MST ocupa prefeituras baianas para exigir melhorias nos assentamentos

Na última terça-feira (10) o Movimento dos Trabalhadores Sem Terra (MST) ocupou oito prefeituras em municípios da Bahia, para reivindicar melhorias nos assentamentos e acampamentos no estado.

Os trabalhadores rurais exigem a instalação de escolas nos assentamentos e a melhoria das unidades já existentes. Prado, Itabela, Camamu, Igrapiúna, Rodelas, Santa Brígida, Queimadas e Curaçá foram as primeiras cidades que tiveram as prefeituras ocupadas na manifestação que segue até o próximo dia 16 e visa abranger outros municípios.

Segundo a Polícia Militar baiana as ações foram pacíficas e não houve confronto em nenhum dos casos. Segundo Márcio Matos, liderança do MST no Estado, a jornada de luta começou nesta terça e deve continuar até o domingo (16). “Estamos sendo recebidos sem problemas”, garante Matos.

O MST escolheu está época do ano porque é o período em que as secretarias da Educação estão planejando o próximo ano letivo. Normalmente, os trabalhadores rurais concentram suas ações em abril.

Em algumas cidades, como Santa Brígida, Curaçá e Queimadas, os agricultores desocuparam os prédios ainda nesta terça. Em Rodelas, há 533 quilômetros de Salvador, cerca de 50 agricultores continuam na prefeitura e o expediente teve de ser suspenso. No município do Prado, o grupo chegou à prefeitura em cerca de seis ônibus com colchões, barracas e mantimentos.

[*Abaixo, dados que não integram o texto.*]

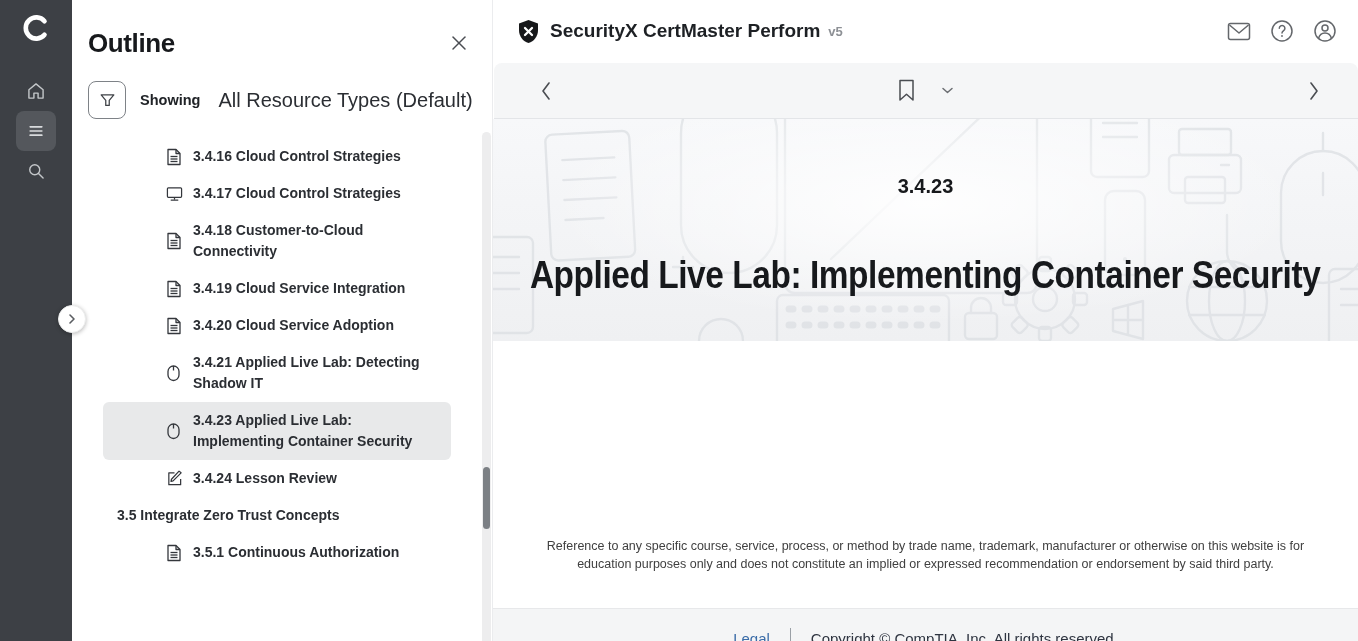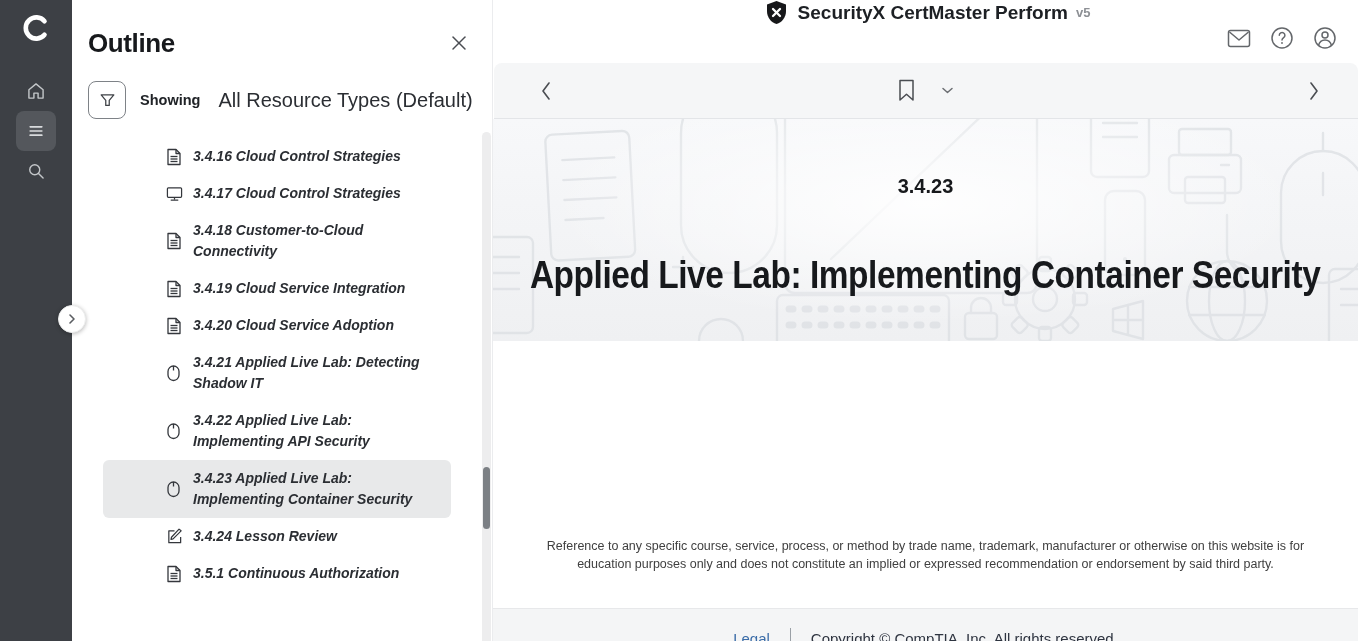--- a/index.html
+++ b/index.html
@@ -87,9 +87,8 @@
     background: #ffffff; border-left: 1px solid #ebecee;
   }
   .app-header {
-    height: 62px; display: flex; align-items: center; padding: 0 20px 0 24px;
+    height: 62px; display: flex; padding: 0 20px 0 24px;
     background: #fff;
-    flex-direction: column;
   }
   .app-title-wrap { display: flex; align-items: center; }
   .app-title { margin-left: 10px; font-size: 19px; font-weight: 700; color: #1d2024; }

O prefeito Emanuel Rodrigues Ferreira disse que os sem-terra, que estão acampados há cinco anos no município, reivindicam também que as 150 famílias do movimento sejam assentadas em uma área definitiva. Ferreira disse que está em contato com o Incra para tentar solucionar o caso.

No município de Queimadas, há quase 300 quilômetros de Salvador, o prefeito Paulo Sérgio Brandão Carneiro , disse que estuda a viabilidade de instalar uma escola no assentamento. Atualmente, os estudantes são transportados até uma escola na zona urbana.

Em Curaçá, há 531 quilômetros da capital soteropolitana, no sertão, o prefeito Salvador Lopes Gonsalves (PT) informou que os agricultores foram até a prefeitura para reivindicar que a escola que já existe no assentamento também abra no período noturno para educação de jovens e adultos. Os agricultores também pediram atendimento médico semanal.